His progression is absolutely extraordinary. Beginning as a supposed “vegetable” who wished to die, to a man with an imagination that he was able to share with the world. He still had the ability and the passion for sharing his thoughts, memories, and desires with the world. He was physically so powerless and yet mentally so empowered.
Fragments of his story are given to us in pieces, although we still continue to return to the limited perspective he himself experiences. It is not easy to be sure. He must have others bathe him. The television channel is out of his control. There are doctors, therapists, friends, and family coming to see them, and he has no ability to physically interact. He still has feelings for his mistress, but the mother of his children still cares deeply for him. Sundays are hell with no one around.

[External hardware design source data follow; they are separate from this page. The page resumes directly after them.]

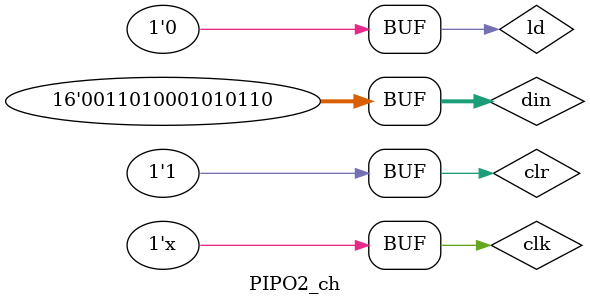
<source format=v>
`timescale 1ns / 1ps


module PIPO2_ch;

	// Inputs
	reg [15:0] din;
	reg clr;
	reg ld;
	reg clk;

	// Outputs
	wire [15:0] dout;

	// Instantiate the Unit Under Test (UUT)
	PIPO2 uut (
		.dout(dout), 
		.din(din), 
		.clr(clr), 
		.ld(ld), 
		.clk(clk)
	);

	initial begin
		// Initialize Inputs
		din = 16'h3454;
		clr = 0;
		ld = 0;
		clk = 0;

		// Wait 100 ns for global reset to finish
		#150;
		
		ld=1;
		
		#200;
		ld=0;
		#400;
		din = 16'h3456;
		ld=1;
		#200;
		ld=0;    
		
		#400;
		clr=1;
		// Add stimulus here

	end
   

		always #100 clk=~clk;
endmodule


</source>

Despite all that seems to drag him down, Bauby still is able to flutter above it all like a butterfly. With the help of his assistant and a strong will, he completed his memoir. 10 days later he would die, but his mission was accomplished. Maybe it seems like a rather unfortunate ending, but even if the lack of closure is unsatisfying, how it ended is the truth. Bauby was undoubtedly content because, despite the seemingly surmountable obstacles, he never lost his humanity. Being Locked-in could never take his mind from him. Ultimately, he was a winner and so his story ends on a somber yet powerful note.
It has been a while since I have been so affected by a film. I hope I will see another one like it very, very soon.